Dilek Yarımadası barındırdığı benzersiz biyolojik çeşitlilik nedeniyle, Avrupa Konseyi tarafından “Flora Biyogenetik Rezerv Alanı” yani, bitki örtüsü açısından soyu tükenmekte veya genetik çeşitliliği çok azalmakta olan canlı türü ya da topluluklarını korumaya yönelik uluslararası düzeyde koruma alanı olarak kabul edilmiştir.
Endemik bitki türleriyle, ala geyikleriyle, yaban atlarıyla, yırtıcı hayvanlarıyla 1966 yılından bu yana insan izinin girmediği muhteşem coğrafyasıyla çok önemli bir doğa alanı olan milli park, YARDOP proje kapsamından çıkarılmalıdır.

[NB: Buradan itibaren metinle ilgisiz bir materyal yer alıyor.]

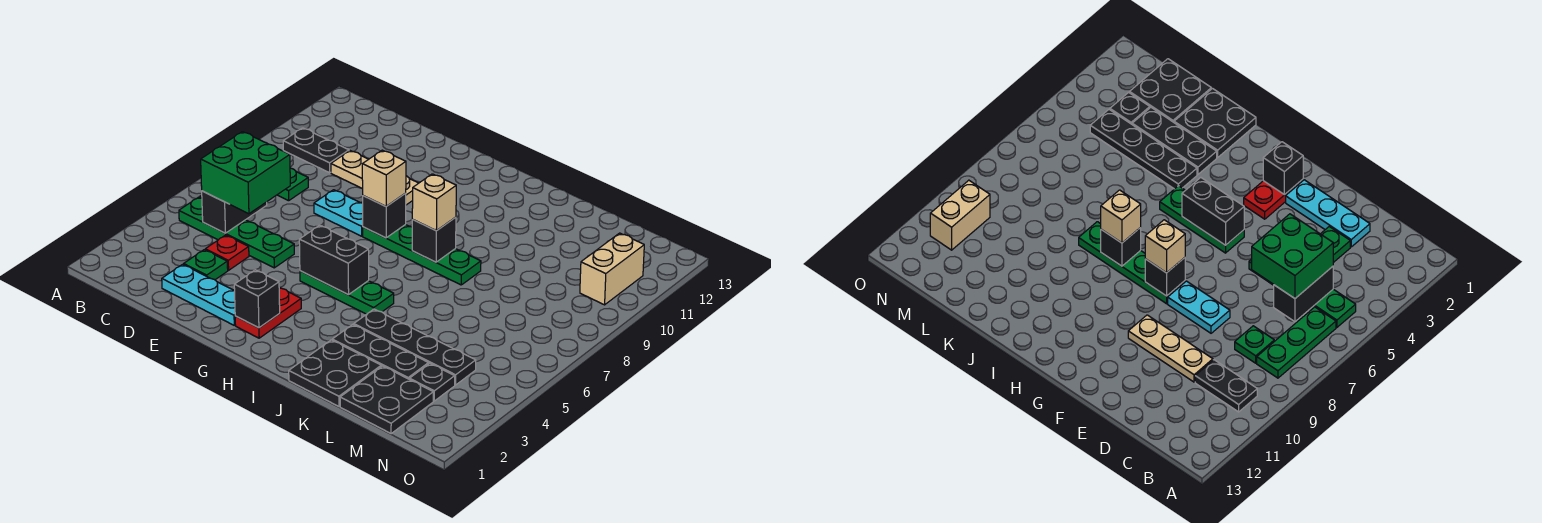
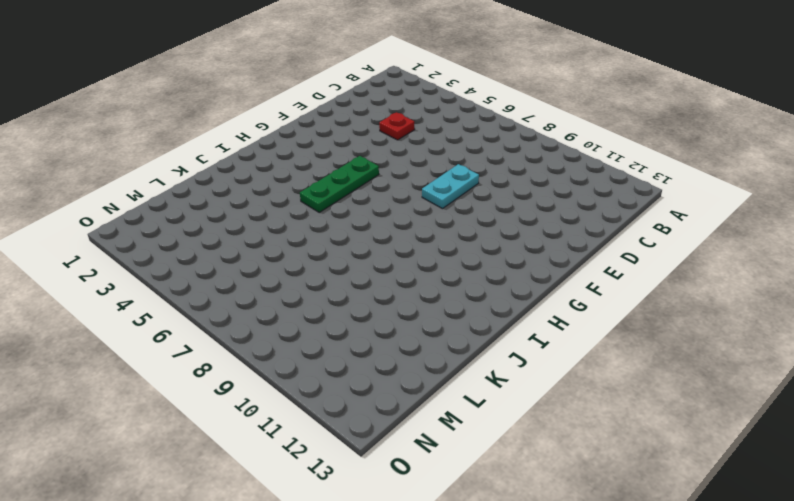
none -> green 1x4 plate [179,197,294,268]
none -> green 1x3 plate [1257,307,1336,378]
none -> black 1x2 plate [283,128,349,173]

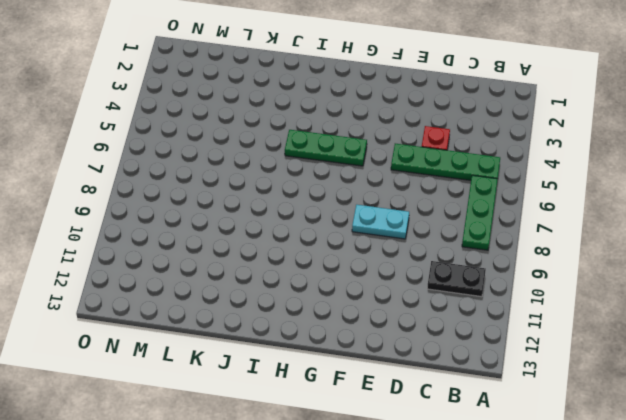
none -> green 1x1 plate [278,168,308,201]
none -> cyan 1x3 plate [162,264,235,325]
none -> green 1x1 plate [184,250,228,280]

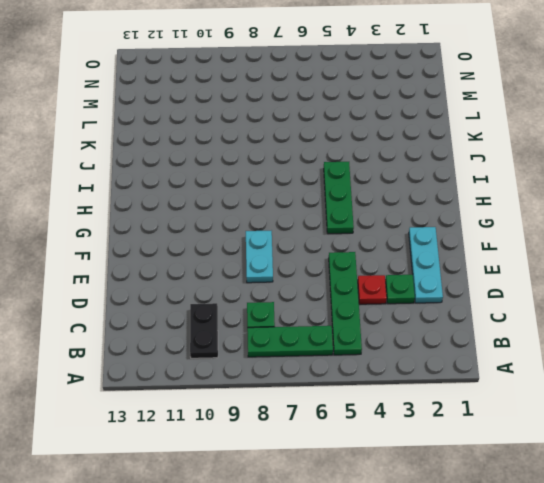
none -> tan 1x3 plate [331,151,418,205]
none -> red 1x2 plate [235,287,301,338]
none -> green 1x4 plate [363,224,481,285]

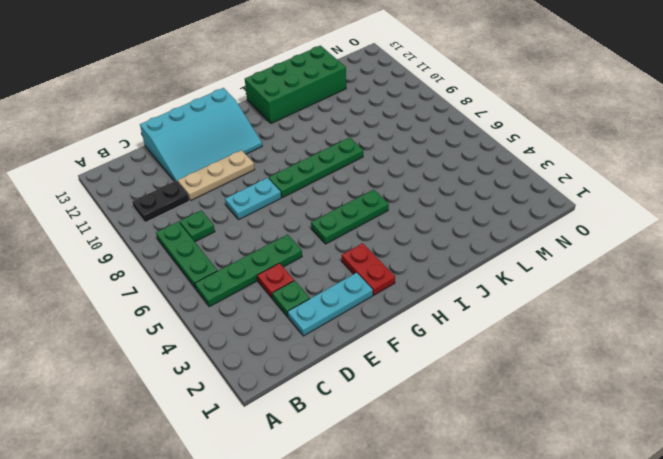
cyan 3x4 slope [140,88,262,182] -> none
green 2x4 brick [245,46,346,123] -> none
none -> black 2x2 plate [289,340,381,406]
none -> black 1x3 plate [332,324,429,379]
none -> black 1x4 plate [354,309,476,385]

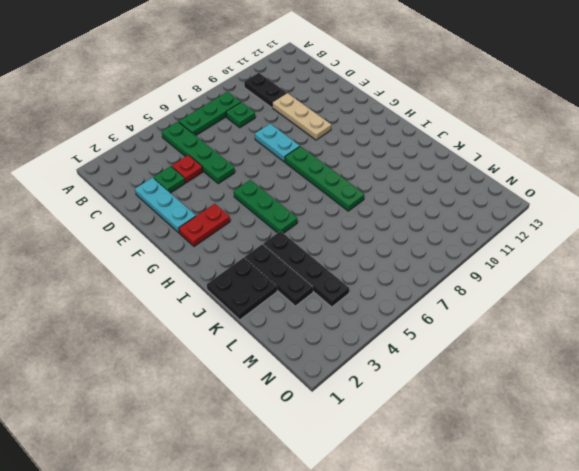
none -> black 2x2 plate [340,366,433,434]
none -> black 1x1 plate [409,363,455,401]
none -> tan 1x2 brick [580,233,644,305]

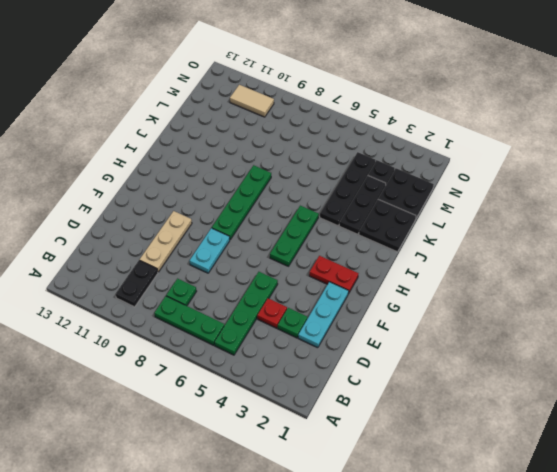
tan 1x2 tile [230,85,274,117] -> tan 1x2 brick [580,233,644,305]
none -> black 1x2 brick [202,191,267,233]
none -> black 1x1 brick [234,270,280,328]
none -> black 1x2 brick [299,225,369,295]

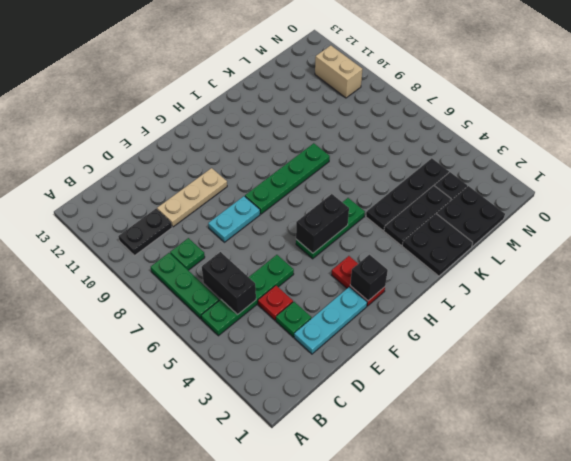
none -> black 1x1 brick [363,193,406,238]
none -> black 1x1 brick [412,217,456,262]
none -> green 2x2 brick [201,132,290,214]

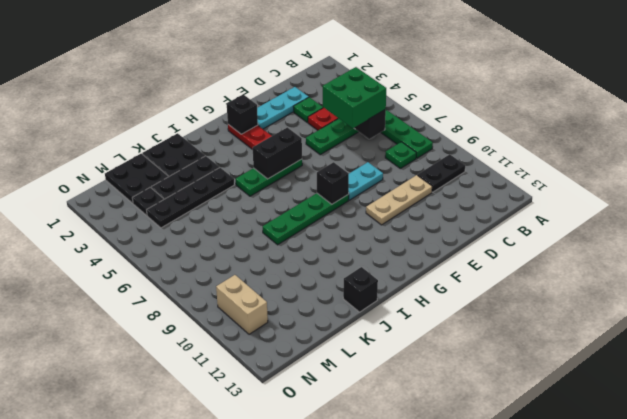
black 1x1 brick [343,267,378,312] -> black 1x1 brick moved to [412,217,456,262]
none -> tan 1x1 brick [362,150,406,206]
none -> tan 1x1 brick [412,174,456,231]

Buna öncelikle Türkiye turizminin en önemli merkezlerinden biri olan Kuşadası karşı çıkmalıdır. Milli Park Kuşadası’nın en önemli geleceği ve geleceğin kuşaklarına bırakabileceği en önemli doğal mirastır.
1966 yılında bu güzel coğrafyayı Milli Park yaparak günümüze kadar gelmesini sağlayan tüm duyarlı insanları minnetle anıyoruz.
Aynı duyarlılığı Doğa Koruma ve Milli Park Genel Müdürlüğü’nün de göstereceğine inanıyoruz.
“Yeryüzündeki en güzel gökyüzü ve en güzel iklimin olduğu yer” olarak Mykale’yi gösteren Tarihin babası Heredot yaşasaydı, kesinlikle bu projeye karşı çıkardı.